Flow control in threading.Thread


I Have run into a few examples of managing threads with the threading module (using Python 2.6).

What I am trying to understand is how is this example calling the "run" method and where. I do not see it anywhere. The ThreadUrl class gets instantiated in the main() function as "t" and this is where I would normally expect the code to start the "run" method.

Maybe this is not the preferred way of working with threads? Please enlighten me:

#!/usr/bin/env python

import Queue
import time
import urllib2
import threading
import datetime

hosts = ["http://example.com/", "http://www.google.com"]

queue = Queue.Queue()

class ThreadUrl(threading.Thread):
    """Threaded Url Grab"""
    def __init__(self, queue):
            threading.Thread.__init__(self)
            self.queue = queue

    def run(self):
            while True:
                    #grabs host from queue
                    host = self.queue.get()

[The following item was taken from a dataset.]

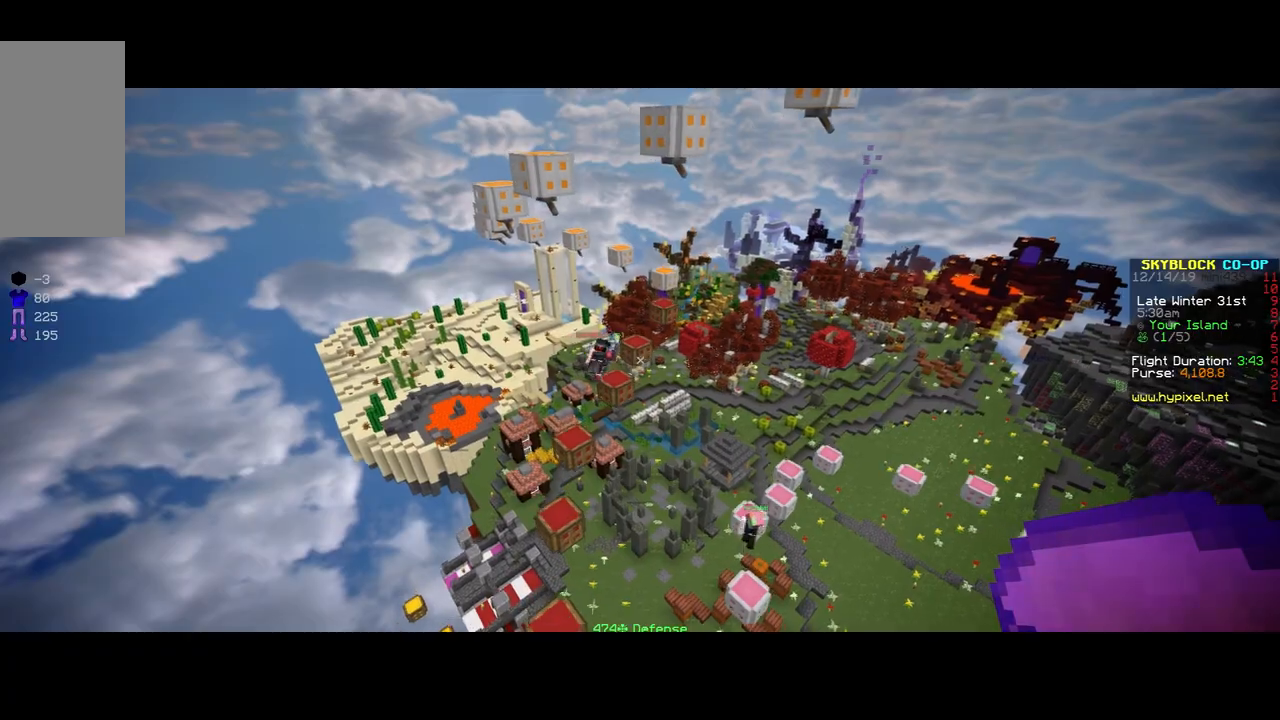
Gameplay with keyboard and mouse; each line is a JSON object with the keys and mouse buttons held at the frame after it. "events" lists presses ("down") and releases ("up") of "a", "d", "s", "space", "w", "mouse_left" and "mouse_right" between this image and that frame as [ms after this image, input, new state], when the widget could be followed in between. "mouse_left", "mouse_right" = the "left", "right" buttons of the "mouse" list. No other keys are recorded. Fast repeated clicks can show as one long hold. Mouse movement is not recorded.
{"keys": ["space", "w"], "mouse": [], "events": [[100, "a", "down"], [300, "space", "down"], [500, "a", "up"]]}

                    #grabs urls of hosts and prints first 1024 bytes of page
                    url = urllib2.urlopen(host)
                    print url.read(10)

                    #signals to queue job is done
                    self.queue.task_done()

start = time.time()

def main():

    #spawn a pool of threads, and pass them queue instance
    for i in range(1):
            t = ThreadUrl(queue)
            t.setDaemon(True)
            t.start()

            for host in hosts:
                    queue.put(host)

    queue.join()
main()
print "Elapsed time: %s" % (time.time() - start)

Solution

  • Per the pydoc:

    Thread.start()

    Start the thread’s activity.

    It must be called at most once per thread object. It arranges for the object’s run() method to be invoked in a separate thread of control.

    This method will raise a RuntimeException if called more than once on the same thread object.

    The way to think of python Thread objects is that they take some chunk of python code that is written synchronously (either in the run method or via the target argument) and wrap it up in C code that knows how to make it run asynchronously. The beauty of this is that you get to treat start like an opaque method: you don't have any business overriding it unless you're rewriting the class in C, but you get to treat run very concretely. This can be useful if, for example, you want to test your thread's logic synchronously. All you need is to call t.run() and it will execute just as any other method would.